[PROMPT]
Verbatim transcription with images omitted: return the entries below in full.

◆ ◆ ◆ ◆

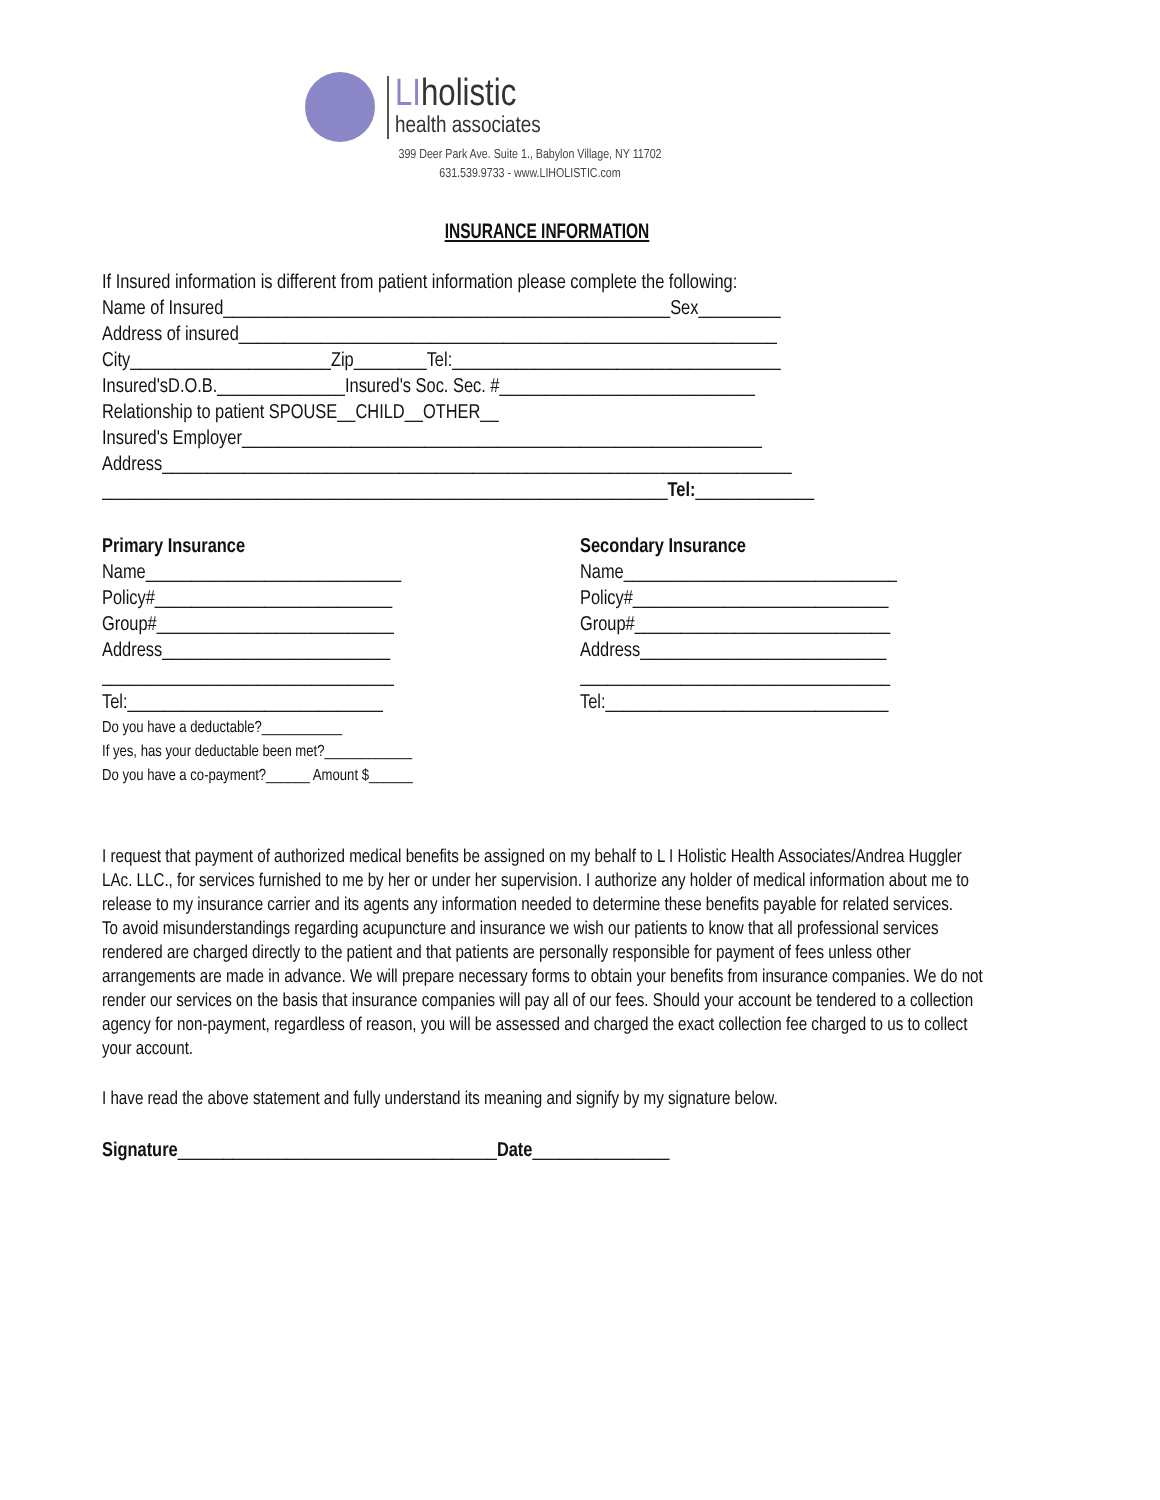LIholistic
health associates
399 Deer Park Ave. Suite 1., Babylon Village, NY 11702
631.539.9733 - www.LIHOLISTIC.com
INSURANCE INFORMATION
If Insured information is different from patient information please complete the following:
Name of Insured_________________________________________________Sex_________
Address of insured___________________________________________________________
City______________________Zip________Tel:____________________________________
Insured'sD.O.B.______________Insured's Soc. Sec. #____________________________
Relationship to patient SPOUSE__CHILD__OTHER__
Insured's Employer_________________________________________________________
Address_____________________________________________________________________
______________________________________________________________Tel:_____________
Primary Insurance
Name____________________________
Policy#__________________________
Group#__________________________
Address_________________________
________________________________
Tel:____________________________
Do you have a deductable?___________
If yes, has your deductable been met?____________
Do you have a co-payment?______ Amount $______
Secondary Insurance
Name______________________________
Policy#____________________________
Group#____________________________
Address___________________________
__________________________________
Tel:_______________________________
I request that payment of authorized medical benefits be assigned on my behalf to L I Holistic Health Associates/Andrea Huggler LAc. LLC., for services furnished to me by her or under her supervision. I authorize any holder of medical information about me to release to my insurance carrier and its agents any information needed to determine these benefits payable for related services.
To avoid misunderstandings regarding acupuncture and insurance we wish our patients to know that all professional services rendered are charged directly to the patient and that patients are personally responsible for payment of fees unless other arrangements are made in advance. We will prepare necessary forms to obtain your benefits from insurance companies. We do not render our services on the basis that insurance companies will pay all of our fees. Should your account be tendered to a collection agency for non-payment, regardless of reason, you will be assessed and charged the exact collection fee charged to us to collect your account.
I have read the above statement and fully understand its meaning and signify by my signature below.
Signature___________________________________Date_______________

◆ ◆ ◆ ◆

[ANSWER]
LIholistic
health associates
399 Deer Park Ave. Suite 1., Babylon Village, NY 11702
631.539.9733 - www.LIHOLISTIC.com
INSURANCE INFORMATION
If Insured information is different from patient information please complete the following:
Name of Insured_________________________________________________Sex_________
Address of insured___________________________________________________________
City______________________Zip________Tel:____________________________________
Insured'sD.O.B.______________Insured's Soc. Sec. #____________________________
Relationship to patient SPOUSE__CHILD__OTHER__
Insured's Employer_________________________________________________________
Address_____________________________________________________________________
______________________________________________________________Tel:_____________
Primary Insurance
Name____________________________
Policy#__________________________
Group#__________________________
Address_________________________
________________________________
Tel:____________________________
Do you have a deductable?___________
If yes, has your deductable been met?____________
Do you have a co-payment?______ Amount $______
Secondary Insurance
Name______________________________
Policy#____________________________
Group#____________________________
Address___________________________
__________________________________
Tel:_______________________________
I request that payment of authorized medical benefits be assigned on my behalf to L I Holistic Health Associates/Andrea Huggler LAc. LLC., for services furnished to me by her or under her supervision. I authorize any holder of medical information about me to release to my insurance carrier and its agents any information needed to determine these benefits payable for related services.
To avoid misunderstandings regarding acupuncture and insurance we wish our patients to know that all professional services rendered are charged directly to the patient and that patients are personally responsible for payment of fees unless other arrangements are made in advance. We will prepare necessary forms to obtain your benefits from insurance companies. We do not render our services on the basis that insurance companies will pay all of our fees. Should your account be tendered to a collection agency for non-payment, regardless of reason, you will be assessed and charged the exact collection fee charged to us to collect your account.
I have read the above statement and fully understand its meaning and signify by my signature below.
Signature___________________________________Date_______________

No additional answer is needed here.